App is uninstalled, or the app's data is cleared
The identity, requests, and access token are stored locally on the end user's device. If the app is uninstalled, then the identity, requests, access token, and any other user data is cleared. The same happens if the app's data is cleared.
Email, name, and resolution strategies
An anonymous identity allows for some optional information to be specified, but it can be quite confusing to figure out how it actually works. In general, there are always two cases you need to consider:
- Is this a new user?
- Is this an existing user?
This is really important because if it's an existing user, then the SDK doesn't update the end user. Here's an example.
Making a new user
Let's say you have a user with the email address of [email protected]. He doesn't exist in your instance of Zendesk Support yet. In your app, you create an anonymous identity for him and set his email address and name:
// Android
Identity identity = new AnonymousIdentity.Builder()
.withNameIdentifier("John Smith")
.withEmailIdentifier("[email protected]")
.build();
Zendesk.INSTANCE.setIdentity(identity);
// iOS
let identity = Identity.createAnonymous(name: "John Smith", email: "[email protected]")
Zendesk.instance?.setIdentity(identity)
This user doesn't already exist in your instance of Zendesk, so a user is created and the name and email address are set to the ones that the SDK provided.
Trying to update the user
At some point in the future, you might want to change the user's name, so you try something like this:
// Android
Identity identity = new AnonymousIdentity.Builder()
.withNameIdentifier("Joanna Smith")
.withEmailIdentifier("[email protected]")
.build();
Zendesk.INSTANCE.setIdentity(identity);
// iOS
let identity = Identity.createAnonymous(name: "Joanna Smith", email: "[email protected]")
Zendesk.instance?.setIdentity(identity)
Reminder:
- This counts as an identity change, so everything said in "Lifecycle of an anonymous identity" above applies
- A user with the email address of "[email protected]" already exists at this point.
Zendesk Support tries to see if the end user exists before creating one.

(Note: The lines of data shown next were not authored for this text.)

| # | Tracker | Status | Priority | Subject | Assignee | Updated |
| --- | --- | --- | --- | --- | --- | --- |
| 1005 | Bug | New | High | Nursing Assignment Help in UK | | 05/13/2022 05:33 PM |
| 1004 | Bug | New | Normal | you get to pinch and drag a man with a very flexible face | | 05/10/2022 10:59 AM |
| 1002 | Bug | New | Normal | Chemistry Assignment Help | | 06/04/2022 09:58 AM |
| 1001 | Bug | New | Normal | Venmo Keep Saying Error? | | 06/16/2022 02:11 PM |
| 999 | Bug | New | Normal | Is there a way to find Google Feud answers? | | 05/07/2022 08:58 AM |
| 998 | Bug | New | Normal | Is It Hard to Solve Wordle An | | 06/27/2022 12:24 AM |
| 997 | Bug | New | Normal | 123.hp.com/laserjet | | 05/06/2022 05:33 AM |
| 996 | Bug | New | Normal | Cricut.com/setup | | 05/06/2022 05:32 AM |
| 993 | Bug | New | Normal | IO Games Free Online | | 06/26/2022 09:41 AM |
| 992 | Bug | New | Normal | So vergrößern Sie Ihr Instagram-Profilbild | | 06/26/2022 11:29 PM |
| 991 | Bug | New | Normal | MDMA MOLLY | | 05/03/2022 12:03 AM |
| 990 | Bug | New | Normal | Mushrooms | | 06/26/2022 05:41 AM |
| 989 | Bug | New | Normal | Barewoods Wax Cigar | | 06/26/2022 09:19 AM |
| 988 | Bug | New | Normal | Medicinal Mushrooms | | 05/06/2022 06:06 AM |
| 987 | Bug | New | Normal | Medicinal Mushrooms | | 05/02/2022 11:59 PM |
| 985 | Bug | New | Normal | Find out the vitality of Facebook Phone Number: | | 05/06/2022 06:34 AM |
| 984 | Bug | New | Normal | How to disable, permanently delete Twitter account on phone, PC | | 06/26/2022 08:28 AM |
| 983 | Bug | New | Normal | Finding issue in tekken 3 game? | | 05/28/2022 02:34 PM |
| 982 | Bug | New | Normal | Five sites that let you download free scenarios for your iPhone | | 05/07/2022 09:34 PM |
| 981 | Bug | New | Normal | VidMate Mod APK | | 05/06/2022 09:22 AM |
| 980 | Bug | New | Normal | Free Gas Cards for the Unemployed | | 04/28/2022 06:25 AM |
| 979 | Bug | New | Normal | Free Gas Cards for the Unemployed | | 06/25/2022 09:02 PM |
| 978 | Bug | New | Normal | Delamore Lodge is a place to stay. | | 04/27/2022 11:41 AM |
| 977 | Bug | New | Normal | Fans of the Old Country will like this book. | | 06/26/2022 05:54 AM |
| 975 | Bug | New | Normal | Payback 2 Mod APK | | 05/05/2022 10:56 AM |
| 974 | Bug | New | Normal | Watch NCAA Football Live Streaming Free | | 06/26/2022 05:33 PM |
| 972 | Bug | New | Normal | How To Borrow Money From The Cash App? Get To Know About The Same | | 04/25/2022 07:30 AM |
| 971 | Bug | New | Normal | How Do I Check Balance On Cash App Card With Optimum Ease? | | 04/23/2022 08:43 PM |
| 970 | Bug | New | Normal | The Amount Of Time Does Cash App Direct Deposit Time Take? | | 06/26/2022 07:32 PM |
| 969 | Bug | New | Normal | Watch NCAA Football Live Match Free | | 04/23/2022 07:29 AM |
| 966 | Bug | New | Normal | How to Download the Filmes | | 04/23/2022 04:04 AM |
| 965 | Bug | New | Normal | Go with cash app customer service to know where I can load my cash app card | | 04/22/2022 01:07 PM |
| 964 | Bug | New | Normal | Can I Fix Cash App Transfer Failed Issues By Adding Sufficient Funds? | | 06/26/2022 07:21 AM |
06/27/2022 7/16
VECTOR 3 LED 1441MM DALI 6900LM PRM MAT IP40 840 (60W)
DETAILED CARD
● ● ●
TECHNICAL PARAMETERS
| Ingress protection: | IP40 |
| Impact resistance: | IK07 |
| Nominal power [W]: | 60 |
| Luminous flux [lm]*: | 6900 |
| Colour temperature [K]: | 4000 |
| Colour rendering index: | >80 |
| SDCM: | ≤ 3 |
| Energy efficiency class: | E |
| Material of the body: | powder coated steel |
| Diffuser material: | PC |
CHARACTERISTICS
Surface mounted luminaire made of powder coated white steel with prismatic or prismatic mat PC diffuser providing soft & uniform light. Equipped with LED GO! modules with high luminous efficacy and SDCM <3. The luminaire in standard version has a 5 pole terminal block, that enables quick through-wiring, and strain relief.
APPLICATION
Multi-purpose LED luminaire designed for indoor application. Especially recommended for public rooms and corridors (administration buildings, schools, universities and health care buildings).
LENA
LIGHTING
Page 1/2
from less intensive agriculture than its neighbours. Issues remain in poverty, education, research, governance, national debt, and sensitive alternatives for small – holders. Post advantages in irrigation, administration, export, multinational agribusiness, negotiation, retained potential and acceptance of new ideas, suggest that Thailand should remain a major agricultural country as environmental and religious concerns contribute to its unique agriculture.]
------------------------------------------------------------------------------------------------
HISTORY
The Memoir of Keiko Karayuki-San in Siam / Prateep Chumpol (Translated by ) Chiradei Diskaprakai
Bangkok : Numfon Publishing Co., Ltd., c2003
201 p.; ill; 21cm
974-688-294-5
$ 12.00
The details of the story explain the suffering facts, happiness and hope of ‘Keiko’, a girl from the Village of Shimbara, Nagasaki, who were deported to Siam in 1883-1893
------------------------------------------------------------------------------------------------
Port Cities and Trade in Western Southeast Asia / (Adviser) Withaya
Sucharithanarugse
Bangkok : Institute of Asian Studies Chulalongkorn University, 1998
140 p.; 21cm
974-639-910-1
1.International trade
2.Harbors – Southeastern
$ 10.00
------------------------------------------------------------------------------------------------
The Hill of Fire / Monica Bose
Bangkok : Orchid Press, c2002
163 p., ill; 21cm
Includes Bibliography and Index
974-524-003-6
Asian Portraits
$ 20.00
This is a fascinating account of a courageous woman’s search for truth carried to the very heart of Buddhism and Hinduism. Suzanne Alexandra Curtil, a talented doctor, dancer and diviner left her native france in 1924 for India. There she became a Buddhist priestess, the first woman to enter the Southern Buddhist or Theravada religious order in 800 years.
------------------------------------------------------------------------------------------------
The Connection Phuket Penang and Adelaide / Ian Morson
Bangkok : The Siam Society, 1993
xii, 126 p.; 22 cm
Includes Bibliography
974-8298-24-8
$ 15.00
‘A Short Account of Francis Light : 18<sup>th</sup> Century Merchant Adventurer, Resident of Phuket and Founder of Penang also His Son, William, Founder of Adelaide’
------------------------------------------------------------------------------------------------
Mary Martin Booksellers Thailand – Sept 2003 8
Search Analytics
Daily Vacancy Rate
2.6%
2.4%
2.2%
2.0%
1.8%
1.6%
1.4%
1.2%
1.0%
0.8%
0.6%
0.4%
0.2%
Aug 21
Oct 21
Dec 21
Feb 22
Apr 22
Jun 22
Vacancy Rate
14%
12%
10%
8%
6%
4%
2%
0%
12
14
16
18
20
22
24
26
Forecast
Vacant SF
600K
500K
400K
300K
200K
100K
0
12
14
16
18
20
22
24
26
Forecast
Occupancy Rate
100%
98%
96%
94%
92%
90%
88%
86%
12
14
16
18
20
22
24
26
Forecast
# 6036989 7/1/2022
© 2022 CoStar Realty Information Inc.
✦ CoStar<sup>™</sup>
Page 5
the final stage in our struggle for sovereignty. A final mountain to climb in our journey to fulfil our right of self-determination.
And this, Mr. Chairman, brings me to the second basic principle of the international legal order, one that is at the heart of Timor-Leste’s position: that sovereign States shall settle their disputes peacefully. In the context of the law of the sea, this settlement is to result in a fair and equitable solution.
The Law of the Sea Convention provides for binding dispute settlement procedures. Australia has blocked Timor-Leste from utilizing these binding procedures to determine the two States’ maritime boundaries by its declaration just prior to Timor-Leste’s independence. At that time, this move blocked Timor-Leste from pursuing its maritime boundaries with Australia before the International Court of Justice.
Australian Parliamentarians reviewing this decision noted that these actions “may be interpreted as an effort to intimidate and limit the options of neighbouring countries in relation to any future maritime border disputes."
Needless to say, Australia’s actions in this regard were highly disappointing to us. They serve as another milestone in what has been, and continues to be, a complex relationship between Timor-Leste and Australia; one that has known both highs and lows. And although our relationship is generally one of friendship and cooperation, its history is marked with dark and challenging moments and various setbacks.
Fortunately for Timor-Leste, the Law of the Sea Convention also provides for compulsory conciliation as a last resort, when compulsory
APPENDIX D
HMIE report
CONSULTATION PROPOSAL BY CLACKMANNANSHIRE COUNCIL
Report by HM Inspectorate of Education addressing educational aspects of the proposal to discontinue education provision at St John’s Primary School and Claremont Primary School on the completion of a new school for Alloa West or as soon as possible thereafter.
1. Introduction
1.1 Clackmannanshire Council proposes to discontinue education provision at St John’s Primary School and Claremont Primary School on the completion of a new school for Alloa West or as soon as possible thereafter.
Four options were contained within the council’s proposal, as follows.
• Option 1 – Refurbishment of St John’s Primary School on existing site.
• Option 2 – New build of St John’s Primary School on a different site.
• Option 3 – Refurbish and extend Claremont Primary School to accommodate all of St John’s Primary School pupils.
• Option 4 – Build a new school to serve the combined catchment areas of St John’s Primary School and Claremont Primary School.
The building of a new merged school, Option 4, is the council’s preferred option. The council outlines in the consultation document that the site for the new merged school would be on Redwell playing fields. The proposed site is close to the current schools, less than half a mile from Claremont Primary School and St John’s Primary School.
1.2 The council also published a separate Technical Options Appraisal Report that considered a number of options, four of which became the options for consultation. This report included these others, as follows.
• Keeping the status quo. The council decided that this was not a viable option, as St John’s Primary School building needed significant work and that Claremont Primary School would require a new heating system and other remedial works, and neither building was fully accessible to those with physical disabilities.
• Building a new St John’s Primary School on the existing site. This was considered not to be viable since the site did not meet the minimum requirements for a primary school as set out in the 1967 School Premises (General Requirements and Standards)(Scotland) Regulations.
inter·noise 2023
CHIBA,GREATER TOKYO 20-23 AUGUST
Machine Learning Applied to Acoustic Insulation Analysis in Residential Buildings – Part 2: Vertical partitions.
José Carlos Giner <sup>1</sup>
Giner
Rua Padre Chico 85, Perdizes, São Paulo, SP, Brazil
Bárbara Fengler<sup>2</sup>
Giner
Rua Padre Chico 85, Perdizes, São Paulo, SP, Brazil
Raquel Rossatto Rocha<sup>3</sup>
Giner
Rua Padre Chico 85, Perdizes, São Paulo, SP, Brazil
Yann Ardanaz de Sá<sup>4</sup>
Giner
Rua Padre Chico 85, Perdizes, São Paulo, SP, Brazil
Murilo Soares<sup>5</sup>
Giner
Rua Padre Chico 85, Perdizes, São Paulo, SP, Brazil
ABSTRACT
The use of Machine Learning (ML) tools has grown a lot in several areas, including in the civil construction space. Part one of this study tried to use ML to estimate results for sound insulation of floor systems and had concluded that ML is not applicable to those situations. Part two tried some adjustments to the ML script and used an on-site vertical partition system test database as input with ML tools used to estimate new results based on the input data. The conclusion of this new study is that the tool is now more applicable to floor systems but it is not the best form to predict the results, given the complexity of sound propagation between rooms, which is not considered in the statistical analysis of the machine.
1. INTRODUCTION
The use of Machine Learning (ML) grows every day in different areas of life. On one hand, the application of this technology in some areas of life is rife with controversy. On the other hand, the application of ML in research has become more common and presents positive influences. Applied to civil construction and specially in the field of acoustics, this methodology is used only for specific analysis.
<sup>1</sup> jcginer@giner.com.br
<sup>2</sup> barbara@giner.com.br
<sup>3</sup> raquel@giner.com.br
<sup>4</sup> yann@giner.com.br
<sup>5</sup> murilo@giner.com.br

It does this by looking at the optional information passed through the anonymous identity. In the case of the user above, Zendesk Support takes the following steps:
- Searches for the "[email protected]" email
- Finds the existing end user
- Generates a new access token for the end user
- Leaves the user's name unchanged as "John Smith" rather than changing it to "Joanna Smith"
Zendesk Support does not update an end user when it finds that the user already exists. This is a security measure.
Here's the generalized resolution strategy used by Zendesk Support:
- Find the user by email.
- If the user is not found by email, then create the user.
If the end user is found by email, then Zendesk Support ignores the name.
Frequently encountered issues
The most important thing to remember in an anonymous identity is that all information is completely optional. Our recommendation is to only fill in the details that you know you definitely have.
If you need more control over user identities, consider using JWT authentication. See Authentication decision in the SDK integration checklist.